**EXERCISE 1:** In the two entries that follow the forum thread, change every "bounding box" to "enclosing rectangle" and write the entries out again with nothing else altered. Leave the pictures out.

You don't need to store files in the $HOME/GCRh38 directory as any directory of your choice will do. This directory is in the documentation but it is not in the plugins code

As for the *.so files, say you want to run score.so located in the directory /path/to/bcftools/plugins, you can run it as follows (four different options):

export BCFTOOLS_PLUGINS=/path/to/bcftools/plugins && bcftools +score
export BCFTOOLS_PLUGINS=/path/to/bcftools/plugins && bcftools plugin score
bcftools +$BCFTOOLS_PLUGINS/score.so
bcftools plugin $BCFTOOLS_PLUGINS/score.so

You can also compile BCFtools with a default plugin directory which will be hard coded in the binary, but this is not required

jinghuazhao commented 3 months ago

Thanks for the feedback -- indeed it appears possible to redinfe HOME to make install there. I did this in a rush without much thinking and I will try your script possibly in SLURM.

Also for information, I have my module file listed below -- it does appear to work.

> #%Module -*- tcl -*-
> ##
> ## modulefile
> ##
> proc ModulesHelp { } {
> 
>   puts stderr "\tbcftools - utilities for variant calling and manipulating VCFs and BCFs\n"
>   puts stderr "\tInstalled under: /usr/local/Cluster-Apps/ceuadmin/bcftools/1.20"
>   puts stderr "\tHomepage: https://www.htslib.org/download/"
> 
> }
> 
> module-whatis "utilities for variant calling and manipulating VCFs and BCFs."
> 
> set               root                  /usr/local/Cluster-Apps/ceuadmin/bcftools/1.20
> prepend-path      PATH                  $root/bin
> prepend-path      INCLUDE               $root/include
> prepend-path      MANPATH               $root/share/man
> prepend-path      LD_LIBRARY_PATH       $root/lib:$root/libexec/bcftools
> prepend-path      LIBRARY_PATH          $root/lib:$root/libexec/bcftools
> 
> setenv            BCFTOOLS_PLUGINS      $root/score
> 
jinghuazhao commented 3 months ago

Actually setenv in module definition is equivalent to your export under Bash, so it is as indicated. The script for 1kGP_high_coverage_Illumina.sites.bcf generation took ~6hr on our system., which is presumbly (?) used in

cftools norm --no-version -Ou -m+ 1kGP_high_coverage_Illumina.sites.bcf | \ bcftools +liftover --no-version -Ou -- \ -s $public_databases/dbsnp/GCA_000001405.15_GRCh38_no_alt_analysis_set.fna \ -f $public_databases/GRCh37_reference_fasta/hs1.fa \ -c $public_databases/dbsnp/hg38ToHs1.over.chain.gz | \ bcftools sort -o 1kGP_high_coverage_Illumina.sites.hs1.bcf -Ob --write-index

but I got error message: on AC and again warning if with (I reckon bcftools norm not applied properly)

**EXERCISE 2:** According to the forum thread, how long did the script for generating 1kGP_high_coverage_Illumina.sites.bcf take to run?

**SUPPLIED MATERIAL:**
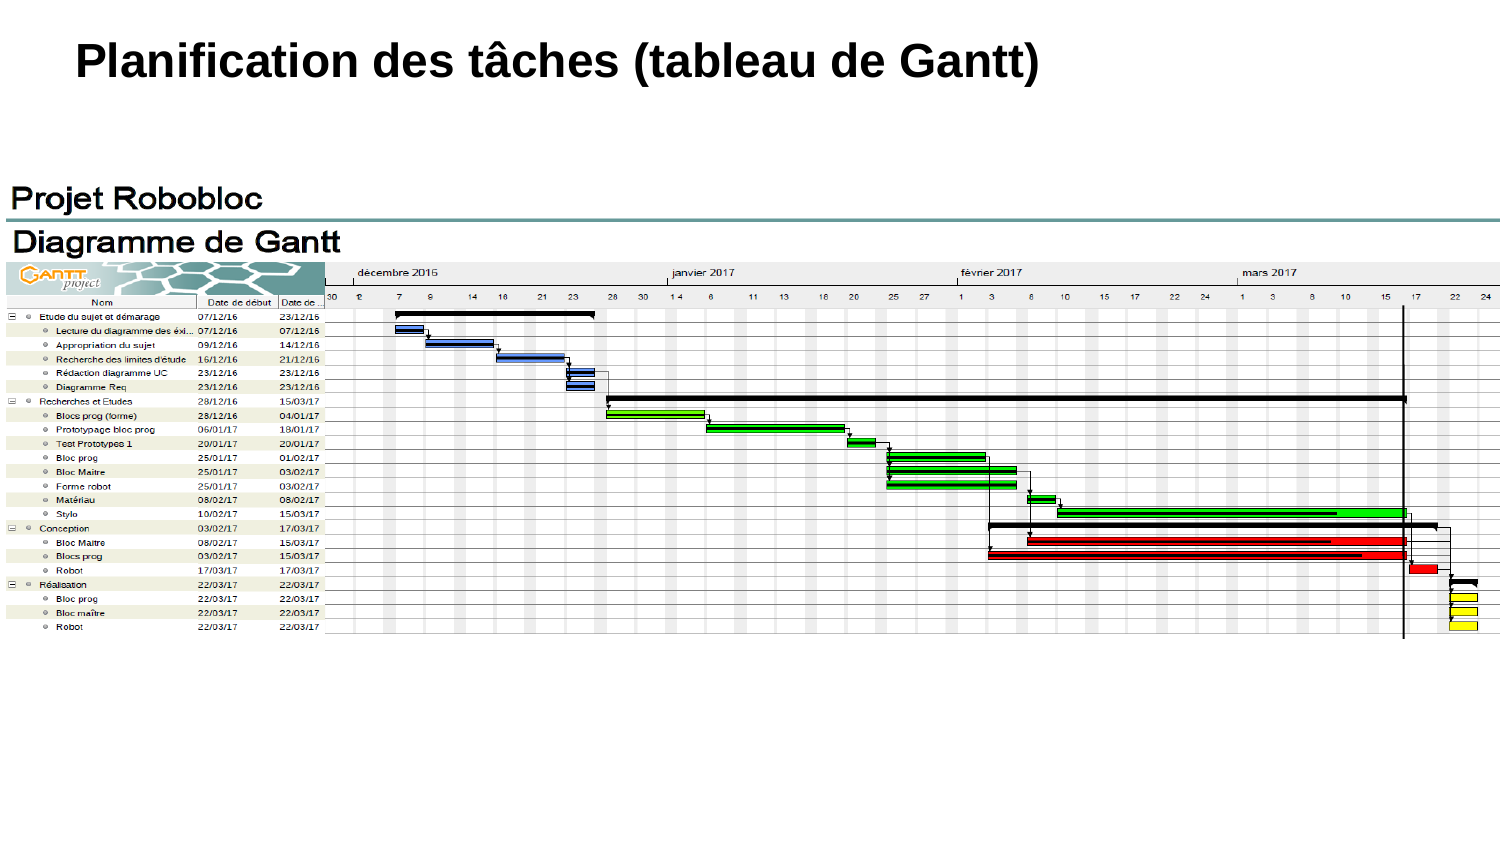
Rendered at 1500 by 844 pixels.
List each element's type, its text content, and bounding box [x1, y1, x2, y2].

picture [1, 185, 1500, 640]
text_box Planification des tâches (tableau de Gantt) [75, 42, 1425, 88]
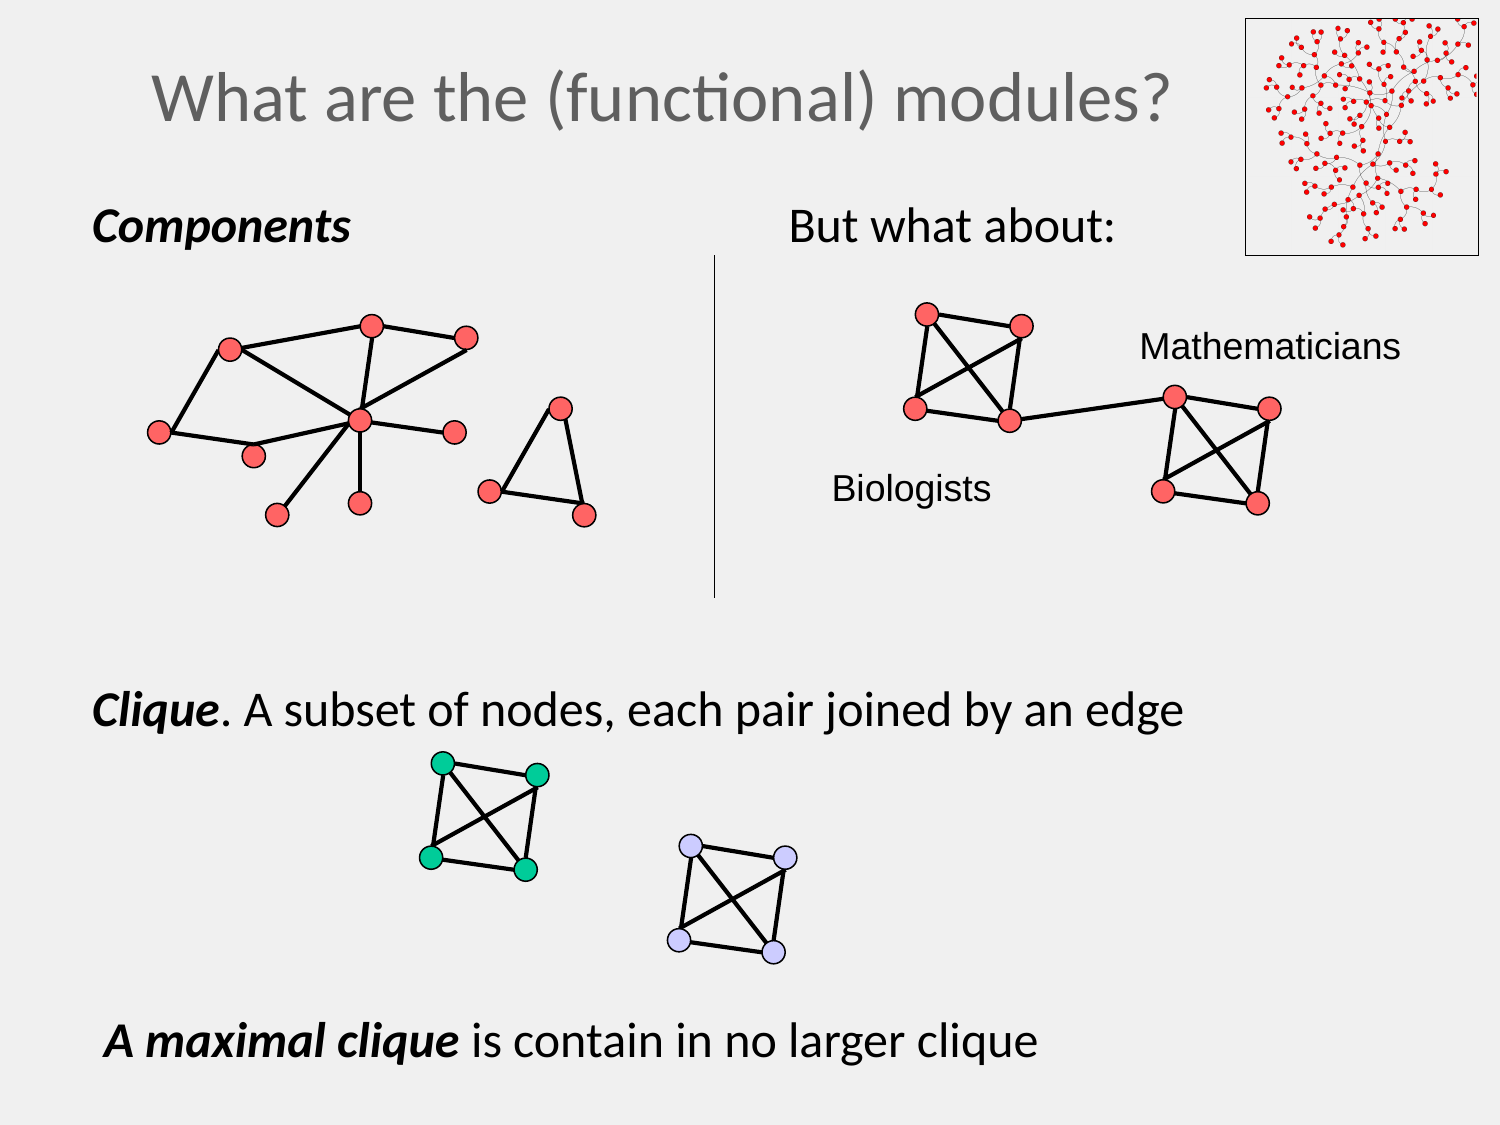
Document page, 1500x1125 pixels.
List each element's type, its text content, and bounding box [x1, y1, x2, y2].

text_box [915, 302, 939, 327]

**TASK OUTPUT 1:**
Rendered at 1500 by 844 pixels.
List each element's type, its text content, and enclosing rectangle [x1, y1, x2, y2].

picture [1, 185, 1500, 640]
text_box Planification des tâches (tableau de Gantt) [75, 42, 1425, 88]
Document page, 1500x1125 pixels.
List each element's type, its text content, and enclosing rectangle [x1, y1, x2, y2].

text_box [915, 302, 939, 327]

**TASK OUTPUT 2:** It took about six hours.